# Cleaning Data with Pandas Exercises

For the exercises, you will be cleaning data in the Women's Clothing E-Commerce Reviews dataset.

To start cleaning data, we first need to create a dataframe from the CSV and print out any relevant info to make sure our dataframe is ready to go.

In [None]:
# Import pandas and any other libraries you need here.
import pandas as pd
import numpy as np
# Create a new dataframe from your CSV
df = pd.read_csv("Womens_Clothing_ECommerce_Reviews.csv")

In [None]:
# Print out any information you need to understand your dataframe
df.head(100)
df.sample(25)

## Missing Data

Try out different methods to locate and resolve missing data.

In [None]:
# Try to find some missing data!
missing_values_count = df['Title'].value_counts(dropna=False)
print(f"Number of missing values in 'Title': {missing_values_count}")

Did you find any missing data? What things worked well for you and what did not?

In [None]:
# Respond to the above questions here:
#Using the value count and dropna functions I was able to identify 3810 items that did not have a label.

## Irregular Data

With missing data out of the way, turn your attention to any outliers. Just as we did for missing data, we first need to detect the outliers.

In [None]:
# Keep an eye out for outliers!
df['Positive Feedback Count'].value_counts()
outliers = np.where((df['Positive Feedback Count'] > 100))
print(outliers)

df['Positive Feedback Count'].range()

What techniques helped you find outliers? In your opinion, what about the techniques you used made them effective?

In [None]:
# Make your notes here:
#The value count function helped me to see that there were a few clothing items with a lot of positive feedback the max being 122. On average clothing items recieve 2 -3 positive feedback responses. 

## Unnecessary Data

Unnecessary data could be irrelevant to your analysis or a duplice column. Check out the dataset to see if there is any unnecessary data.

In [None]:
# Look out for unnecessary data!
df.drop(columns=['Unnamed: 0'])

Did you find any unnecessary data in your dataset?

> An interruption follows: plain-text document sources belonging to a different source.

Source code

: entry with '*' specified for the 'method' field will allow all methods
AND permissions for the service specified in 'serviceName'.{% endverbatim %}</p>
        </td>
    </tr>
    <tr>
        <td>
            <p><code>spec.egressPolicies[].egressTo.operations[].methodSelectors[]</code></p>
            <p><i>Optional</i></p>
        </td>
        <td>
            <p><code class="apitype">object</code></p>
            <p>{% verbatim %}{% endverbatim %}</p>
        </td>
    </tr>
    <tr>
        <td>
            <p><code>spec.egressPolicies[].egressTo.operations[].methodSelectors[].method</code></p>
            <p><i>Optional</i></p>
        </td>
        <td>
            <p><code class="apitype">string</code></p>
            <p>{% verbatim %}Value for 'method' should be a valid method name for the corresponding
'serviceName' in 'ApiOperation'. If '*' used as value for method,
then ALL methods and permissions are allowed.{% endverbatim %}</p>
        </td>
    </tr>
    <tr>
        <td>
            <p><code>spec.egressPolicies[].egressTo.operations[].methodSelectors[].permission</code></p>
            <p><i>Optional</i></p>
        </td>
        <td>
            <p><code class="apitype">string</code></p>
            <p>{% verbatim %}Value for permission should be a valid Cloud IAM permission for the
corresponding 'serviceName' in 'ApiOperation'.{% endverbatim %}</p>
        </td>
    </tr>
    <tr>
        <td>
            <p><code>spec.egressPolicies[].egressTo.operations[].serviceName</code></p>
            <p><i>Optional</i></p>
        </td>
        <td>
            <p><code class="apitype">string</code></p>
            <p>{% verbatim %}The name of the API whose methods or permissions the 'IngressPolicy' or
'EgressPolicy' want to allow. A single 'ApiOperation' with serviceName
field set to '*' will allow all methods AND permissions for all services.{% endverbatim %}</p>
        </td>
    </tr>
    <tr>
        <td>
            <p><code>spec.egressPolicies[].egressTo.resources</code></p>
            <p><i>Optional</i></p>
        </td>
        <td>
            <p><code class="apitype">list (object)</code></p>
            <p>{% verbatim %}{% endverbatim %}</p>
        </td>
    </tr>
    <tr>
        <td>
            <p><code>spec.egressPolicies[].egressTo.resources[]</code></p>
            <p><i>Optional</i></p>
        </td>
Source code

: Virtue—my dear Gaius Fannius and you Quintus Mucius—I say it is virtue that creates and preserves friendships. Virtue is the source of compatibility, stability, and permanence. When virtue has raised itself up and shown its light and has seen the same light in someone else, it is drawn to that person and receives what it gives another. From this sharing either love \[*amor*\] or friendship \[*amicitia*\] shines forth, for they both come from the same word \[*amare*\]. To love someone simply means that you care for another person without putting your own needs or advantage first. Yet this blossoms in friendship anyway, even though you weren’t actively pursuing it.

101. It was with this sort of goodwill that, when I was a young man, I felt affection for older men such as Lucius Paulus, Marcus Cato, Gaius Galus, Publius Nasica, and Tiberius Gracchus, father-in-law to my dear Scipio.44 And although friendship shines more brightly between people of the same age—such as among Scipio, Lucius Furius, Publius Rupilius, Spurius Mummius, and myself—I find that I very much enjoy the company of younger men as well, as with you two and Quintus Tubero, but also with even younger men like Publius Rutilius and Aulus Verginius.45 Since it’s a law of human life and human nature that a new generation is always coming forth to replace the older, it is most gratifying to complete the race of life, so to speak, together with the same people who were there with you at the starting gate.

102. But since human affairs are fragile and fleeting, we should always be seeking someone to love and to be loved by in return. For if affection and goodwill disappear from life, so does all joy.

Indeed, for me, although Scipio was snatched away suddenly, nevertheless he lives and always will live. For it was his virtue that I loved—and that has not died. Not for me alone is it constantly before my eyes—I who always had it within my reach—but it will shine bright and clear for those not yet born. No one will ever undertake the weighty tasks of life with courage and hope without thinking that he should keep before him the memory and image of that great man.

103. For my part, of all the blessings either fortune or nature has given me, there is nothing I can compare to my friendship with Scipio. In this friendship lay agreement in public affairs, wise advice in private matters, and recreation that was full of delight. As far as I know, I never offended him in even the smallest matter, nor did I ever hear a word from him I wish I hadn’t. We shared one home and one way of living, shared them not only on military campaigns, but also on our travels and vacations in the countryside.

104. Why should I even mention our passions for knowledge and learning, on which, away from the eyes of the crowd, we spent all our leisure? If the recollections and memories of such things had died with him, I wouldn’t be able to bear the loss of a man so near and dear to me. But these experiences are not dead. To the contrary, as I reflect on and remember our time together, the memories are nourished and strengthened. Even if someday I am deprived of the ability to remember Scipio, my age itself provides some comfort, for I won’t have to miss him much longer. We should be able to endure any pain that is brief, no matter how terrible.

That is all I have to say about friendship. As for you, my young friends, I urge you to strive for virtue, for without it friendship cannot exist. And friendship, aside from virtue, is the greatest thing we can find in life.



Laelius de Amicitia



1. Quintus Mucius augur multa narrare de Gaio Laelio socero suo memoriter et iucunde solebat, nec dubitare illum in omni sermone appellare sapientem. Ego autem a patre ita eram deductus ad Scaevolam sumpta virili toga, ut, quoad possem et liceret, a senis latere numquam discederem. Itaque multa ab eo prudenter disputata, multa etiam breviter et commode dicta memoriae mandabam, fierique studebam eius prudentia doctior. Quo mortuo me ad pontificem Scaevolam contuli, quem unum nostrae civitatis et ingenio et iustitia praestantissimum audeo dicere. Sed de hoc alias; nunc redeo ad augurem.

How did you handle it?

In [None]:
# Make your notes here.
#Using the .sample function I noticed there was a duplicate index/id column so I dropped it using the drop function.

## Inconsistent Data

Inconsistent data is likely due to inconsistent formatting and can be addressed by re-formatting all values in a column or row.

In [None]:
# Look out for inconsistent data!
df["Title"] = df["Title"].str.strip().str.upper()
df["Title"] = df["Title"].fillna("UNTITLED")
df.head(25)

Did you find any inconsistent data? What did you do to clean it?

In [None]:
# Make your notes here!
#I stripped any potential whitespace and capitalized the title. In addition, I replaced the Null values with "Untitled".